You want to work again.
You miss your clients.
You're worried about making ends meet.
These things are true.
Another thing that's true is that your governor is not a massage therapist. Your governor doesn't know what you know about how you work and how you can't possibly do your job while keeping social distance.
Your governor doesn't know that you can't reasonably screen your clients to prevent the spread of infection. It's actually your job to know these things.
Your governor's "okay" to return to work is the equivalent of a doctors' scrip that says "massage is okay" (and yes, we've all received "prescriptions" like this) for a patient/client with a circulatory condition or cancer or multiple sclerosis or any of a hundred other conditions for which you cannot ethically abdicate your responsibility to do what is safest.
Please care enough about your clients to not be another source of possible infection for them while we still don't fully understand what there is to be understood about this new virus.
If you need money, do something else for work until you can safely massage again. Then? When it's safe? Come back and do it with a clean conscience and some money in the bank. Don't let your personal stress and financial need compromise what you know is right.
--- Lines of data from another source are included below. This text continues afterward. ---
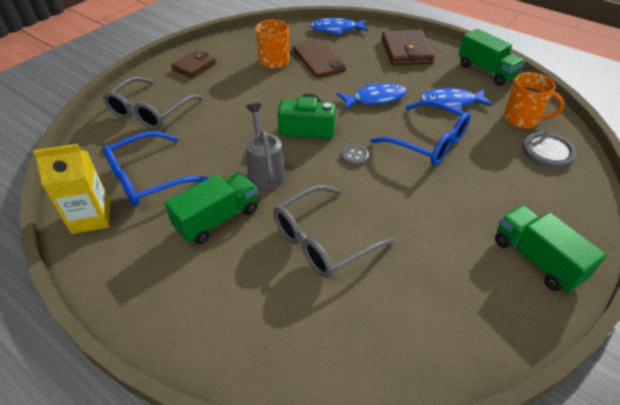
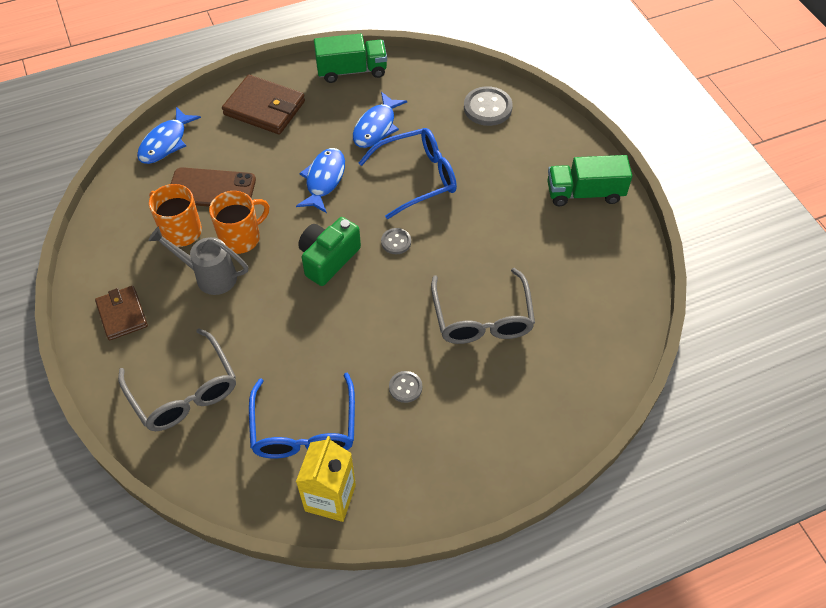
camera: 60 degrees left, 10 degrees up
green truck [165,172,258,244] -> grey button [389,371,422,403]
grey watering can [246,103,286,190] -> grey watering can moved to [148,227,248,295]
orange mug [504,72,564,128] -> orange mug moved to [209,191,269,254]

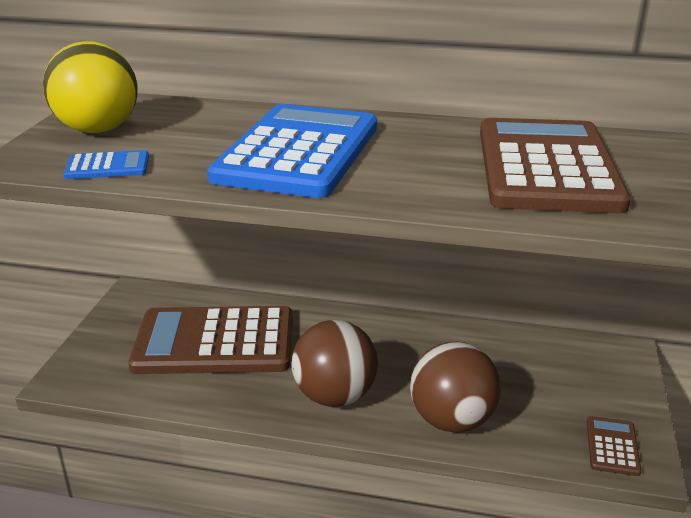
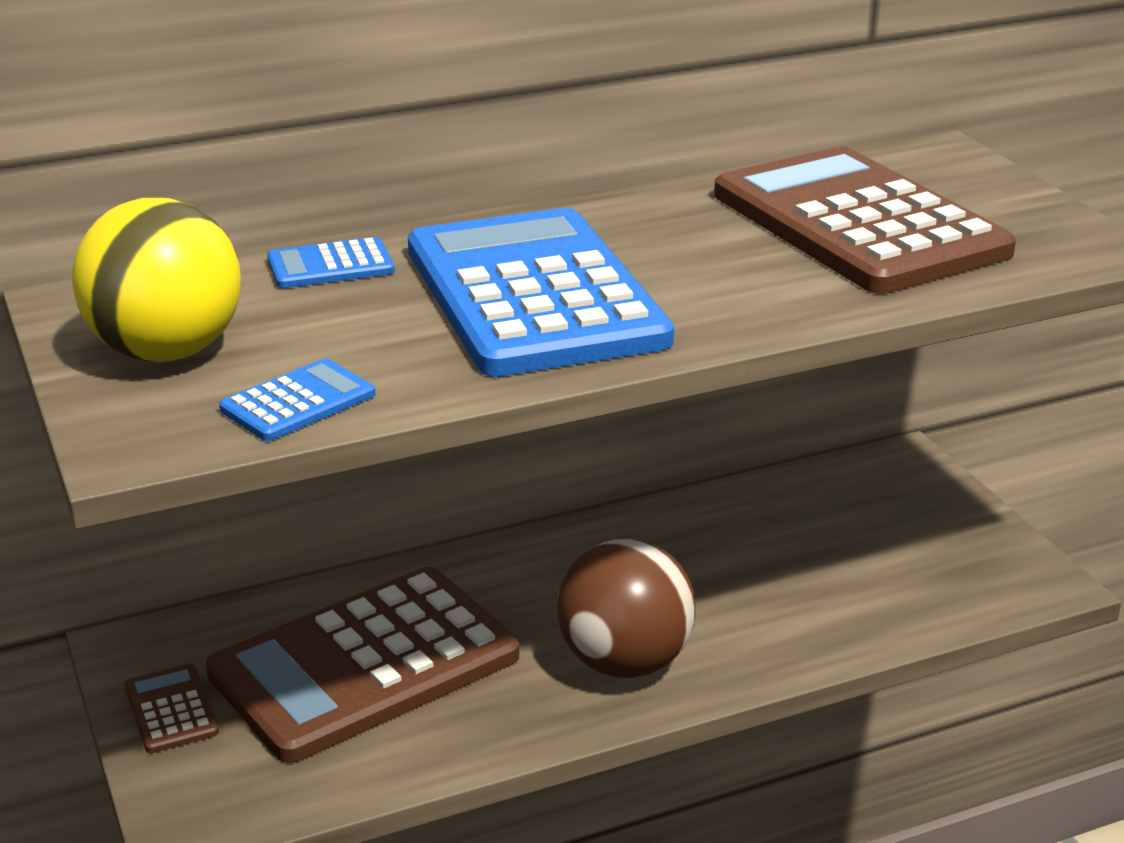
camera: 35 degrees left, 0 degrees up
brown ball [410,342,501,433] -> none
brown calculator [587,416,641,476] -> brown calculator moved to [125,664,219,753]
none -> blue calculator [267,237,395,288]

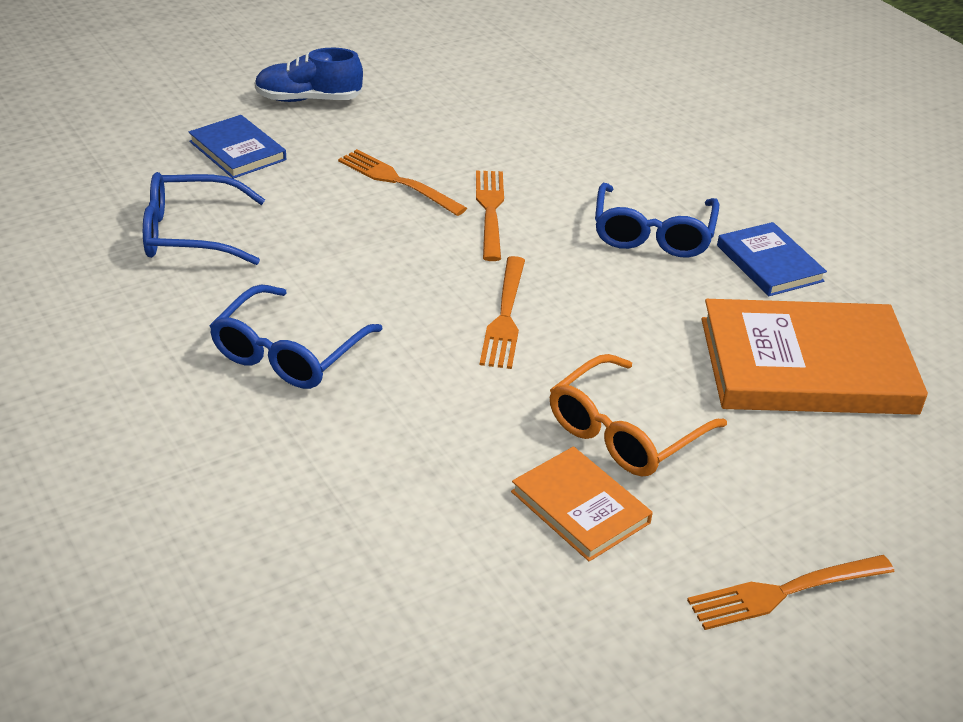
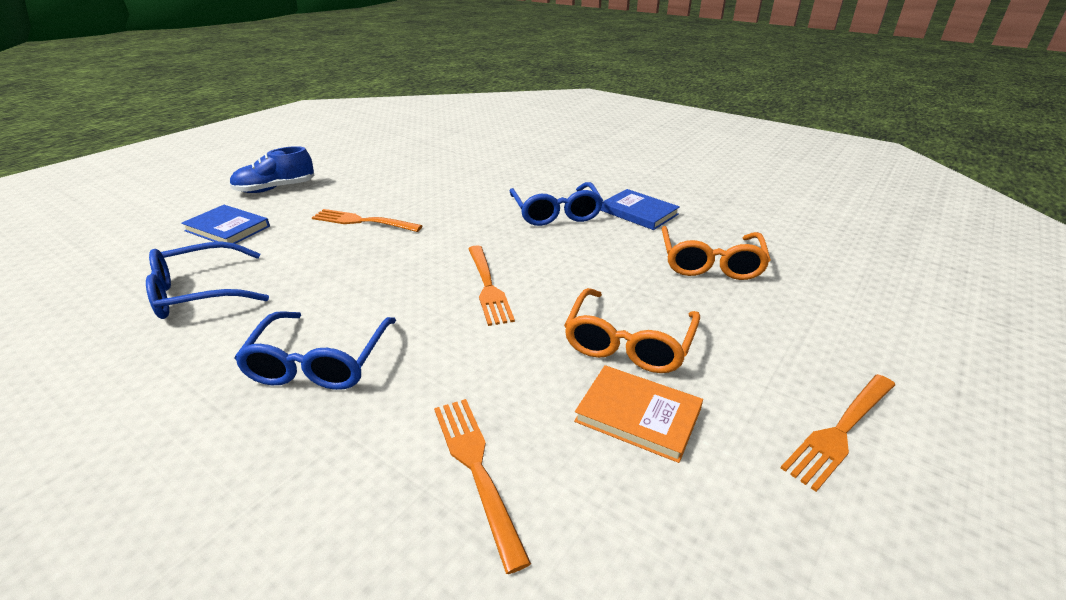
camera: 20 degrees left, 5 degrees down
orange fork [476,171,504,261] -> orange fork moved to [434,399,531,574]
orange book [702,299,928,415] -> orange glasses [662,226,771,280]

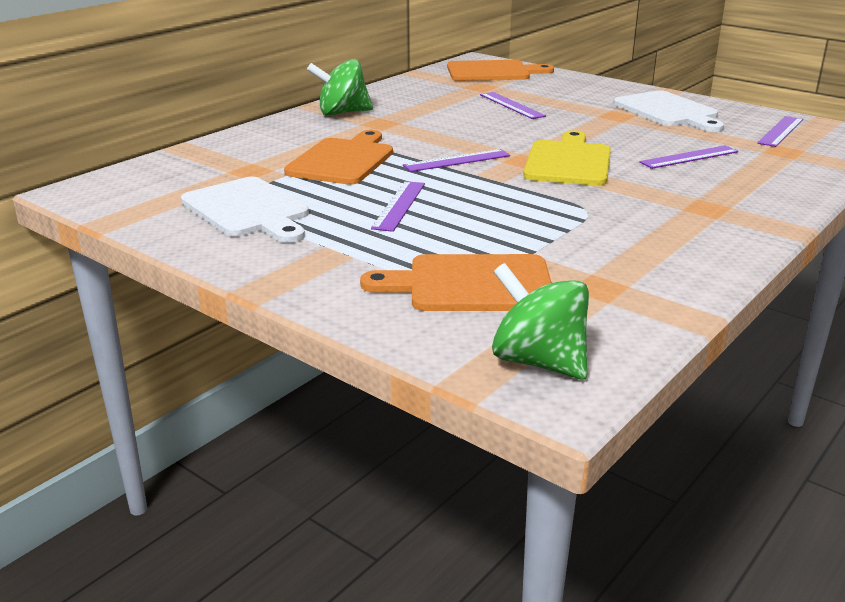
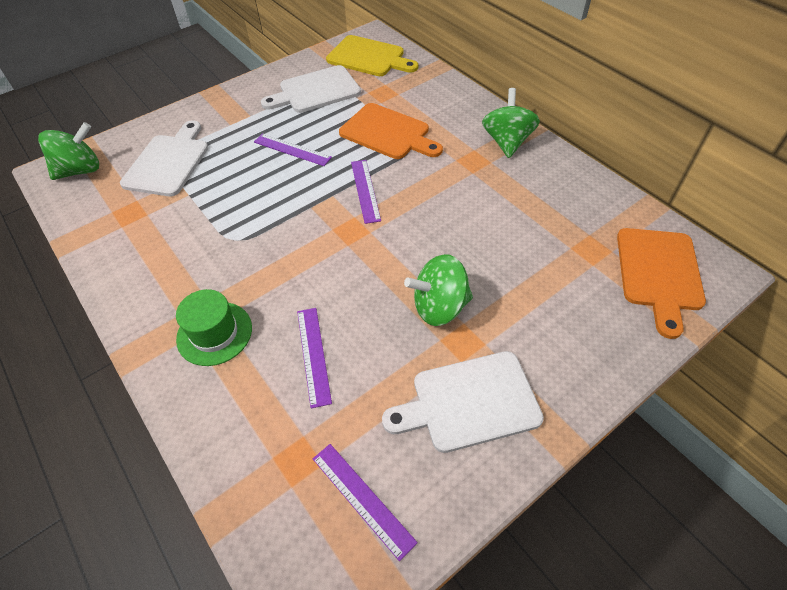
camera: 105 degrees right, 25 degrees up
orange cutting board [360,254,552,311] -> white cutting board [120,120,208,196]
purple ruler [480,92,546,119] -> none
yellow cutting board [523,130,611,186] -> yellow cutting board moved to [326,35,418,76]
none -> green hat [176,289,252,366]
none -> green spinning top [404,254,473,326]

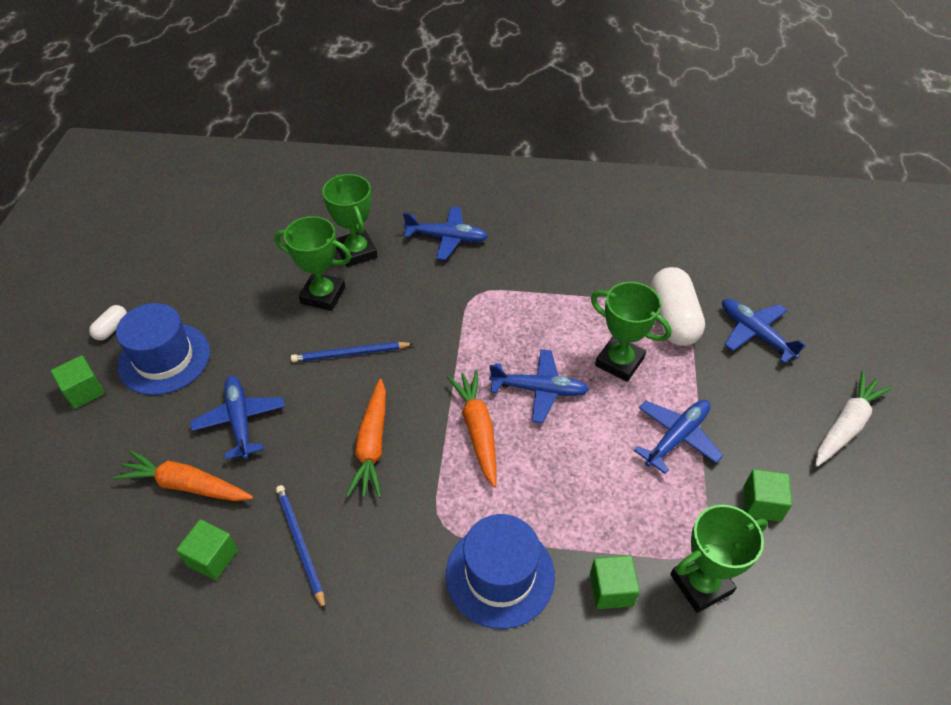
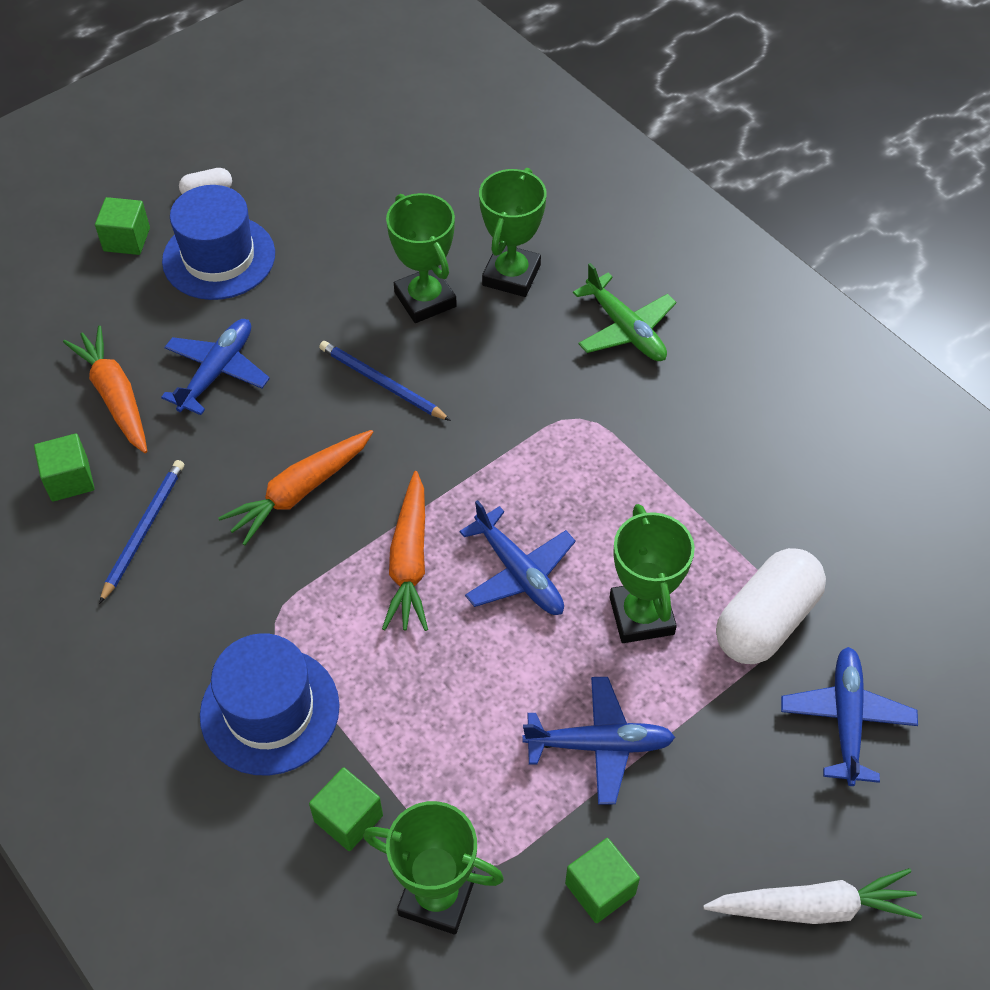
camera: 45 degrees right, 5 degrees up
blue plane [403,206,488,260] -> green plane [573,263,676,361]
orange carrot [447,370,497,488] -> orange carrot turned 150 degrees clockwise [382,471,428,631]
Listen to the internal stories about how you can't be anything but a massage therapist or about how "I'm not a receptionist" or "I'm not a copyeditor" or "I'm not a remote bank teller." and then hear the wiser, deeper voice that says, "I'm a deeply caring person who wants, more than anything, to be part of the solution."
This is a truly sacred oath, my friends. Please take it seriously. We are resourceful and creative. We can make money and we can make a difference in many ways until it's time to safely go back to massage.
Private practice and spa and clinic therapists would be classified by OSHA as "medium risk" and our hospital-based friends would be classified as "high risk." We can't just "go back" to work. There's a serious burden of hygiene and client protection that was not there before.
If you think you're ready to go back to work, read these OSHA guidelines.
When you're done reading, search your conscience and then ask yourself, "Is this worth a human life?" Better yet, ask each and every person you massage if that person is willing to die for this massage.